Enfin, la veille de la fête se trouva un dimanche. Il n'y avait plus qu'un dernier coup d'œil et de main à donner aux travaux; la journée du lundi devait suffire, et, d'ailleurs, dans ce pays de dévotion ardente, il ne faut pas songer à l'art le jour du repos.

Michel ne s'intéressait à rien qu'à ses toiles, et son père fut forcé d'insister beaucoup pour qu'il allât prendre l'air. Il se décida enfin à faire un peu de toilette et à parcourir la ville après avoir mené Mila aux offices du soir. Il prit vite connaissance des églises, des places et des édifices principaux. Enfin son père le présenta à quelques-uns de ses amis et de ses parents, qui lui firent bon accueil, et avec lesquels il s'efforça d'être aimable. Mais la différence de ce milieu avec celui qu'il avait fréquenté à Rome le rendit triste malgré lui, et il se retira de bonne heure, aspirant au lendemain; car, en présence de son ouvrage et sous le prestige de la belle résidence, où il travaillait, il oubliait qu'il était peuple pour se souvenir seulement qu'il était artiste.
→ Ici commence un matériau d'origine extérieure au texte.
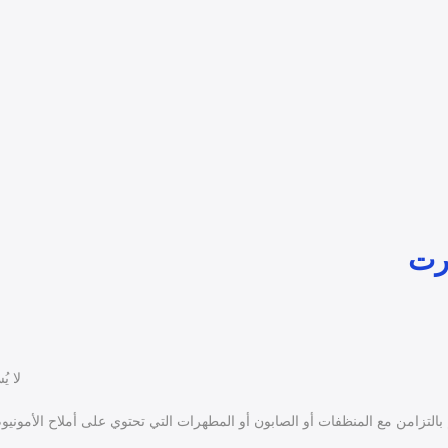
لا يُ
 بالتزامن مع المنظفات أو الصابون أو المطهرات التي تحتوي على أملاح الأمونيوم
Enfin arriva ce jour d'espoir et de crainte où Michel devait voir son œuvre applaudie ou raillée par l'élite de la société sicilienne.

VI.

L'ESCALIER.

«Eh quoi! pas plus avancés que cela? s'écriait avec désespoir le majordome, en se précipitant au milieu des ouvriers. Mais à quoi songez-vous, grand Dieu? Sept heures vont sonner; à huit, les voitures arriveront, et la moitié de cette salle n'est pas encore tendue!»

Comme cette admonestation ne s'adressait à personne en particulier, personne n'y répondit, et les ouvriers continuèrent à se hâter plus ou moins, chacun dans la mesure de ses forces et de son habileté.

—Place, place aux fleurs! cria l'ordonnateur de cette partie notable de l'établissement du palais. Échelonnez ici cent caisses de camélias, le long des gradins.

—Et comment voulez-vous placer les caisses de fleurs avant que les tapis soient posés? demanda maître Barbagallo avec un profond soupir.

—Et où voulez-vous que je dépose mes caisses et mes vases? reprit le maître jardinier. Pourquoi vos tapissiers n'ont-ils pas fini?